Fig. 1 is a flowchart of a method for quickly identifying and classifying structural defects based on a lightweight deep learning model according to an embodiment of the present application;
FIG. 2 is a structural diagram of a VGG16-U-Net model provided in an embodiment of the present application;
fig. 3 is a structural diagram of an EfficientNetB0 model provided in an embodiment of the present application;
fig. 4 is a structural diagram of MBconvk provided in the embodiment of the present application;
fig. 5 is a block diagram of an SE module according to an embodiment of the present disclosure.
Detailed Description
The following further describes embodiments of the present invention with reference to the drawings. It should be noted that the description of the embodiments is provided to help understanding of the present invention, but the present invention is not limited thereto. In addition, the technical features involved in the embodiments of the present invention described below may be combined with each other as long as they do not conflict with each other.

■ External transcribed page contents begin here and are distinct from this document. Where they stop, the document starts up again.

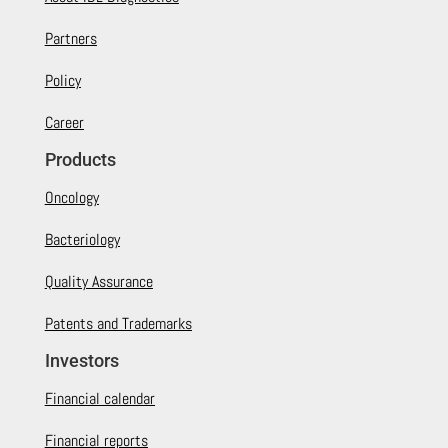
Partners
Policy
Career
Products
Oncology
Bacteriology
Quality Assurance
Patents and Trademarks
Investors
Financial calendar
Financial reports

Referring to the flowchart of the method for quickly identifying and classifying the structural defects based on the lightweight deep learning model shown in the embodiment of fig. 1, the method comprises the following steps:
s101, performing semantic segmentation processing on the acquired defect image by using a VGG16-U-Net model, and removing image background noise interference.
Referring to the structure diagram of the VGG16-U-Net model provided by the embodiment of FIG. 2;
the VGG16-U-Net model is composed of 3 parts of an encoding layer, a decoding layer and a final convolutional layer, and parameter initialization is completed by using a trained VGG16-U-Net model through transfer learning. The image is input into the encoder through the input layer, the encoder extracts image characteristics, the image characteristics are input into the decoder through jumping connection, the deconvolution layer of the decoder performs upsampling on the image, the characteristics are gradually restored to the original size of the image, the full convolution layer performs prediction classification on each pixel in the image, and the pixels in different classes are marked by different colors.

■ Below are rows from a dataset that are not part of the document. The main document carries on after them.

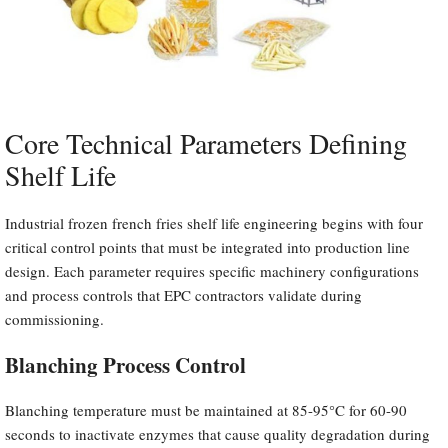
Core Technical Parameters Defining
Shelf Life
Industrial frozen french fries shelf life engineering begins with four
critical control points that must be integrated into production line
design. Each parameter requires specific machinery configurations
and process controls that EPC contractors validate during
commissioning.
Blanching Process Control
Blanching temperature must be maintained at 85-95°C for 60-90
seconds to inactivate enzymes that cause quality degradation during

In one embodiment, training of the VGG16-U-Net model of the present application needs to be cycled for multiple times, so that the model is completely converged, the training process includes two processes of forward propagation and backward propagation each time, the image input model inputs the model through an input layer, a result is finally output, a Dice loss is calculated together with an image with a pixel class, the obtained Dice loss is propagated to the model in a backward direction, the parameter weights of each layer in the model are updated in a random gradient descent mode, and then a new training is restarted. During training, the random gradient of cosine annealing is decreased, the learning rate is continuously adjusted, and the situation that the learning rate falls into a local optimal point is prevented. And testing the performance of the model after each training of the model is finished, and when the model reaches the set training times, storing the model with the best performance on the test set, and using the model as the trained VGG16-U-Net model.

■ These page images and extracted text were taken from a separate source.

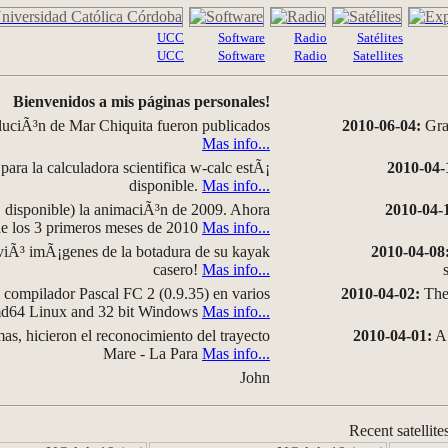
UCC
Software
Radio
Satélites
UCC
Software
Radio
Satellites
Bienvenidos a mis páginas personales!
luciÃ³n de Mar Chiquita fueron publicados
2010-06-04:
Grap
Mas info...
para la calculadora scientifica w-calc estÃ¡
2010-04-
disponible.
Mas info...
disponible) la animaciÃ³n de 2009. Ahora
2010-04-
 de los 3 primeros meses de 2010
Mas info...
iÃ³ imÃ¡genes de la botadura de su kayak
2010-04-08
casero!
Mas info...
compilador Pascal FC 2 (0.9.35) en varios
2010-04-02:
The 
amd64 Linux and 32 bit Windows
Mas info...
as, hicieron el reconocimiento del trayecto
2010-04-01:
A 
Mare - La Para
Mas info...
John
Recent satellite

The defect image has a large amount of background noise, and how to efficiently process the noise is the key for automatically identifying the defect. The application adopts VGG16-U-Net to remove image background noise for image semantic segmentation. Semantic segmentation is an important branch of deep learning computer vision. Different from the classification task, semantic segmentation needs to judge the category of each pixel point of the image for accurate segmentation. U-Net is a full convolution neural model developed for realizing biomedical image segmentation, adopts a pyramid structure, utilizes an anti-convolution layer to sample the output of the last convolution layer so as to restore the output to the size of an original input image, predicts each pixel of the image and simultaneously reserves the spatial position information of the original input image. The model has a model structure in which convolutional encoding and convolutional decoding are completely symmetrical. The model is used for solving the pixel positioning problem in a shallow layer and solving the pixel classification problem in a deeper layer. The combination of low-level feature mapping is constructed into high-level complex features, so that accurate positioning is realized, the problem of image segmentation is solved, and the model is a full convolution model with good expansibility at present.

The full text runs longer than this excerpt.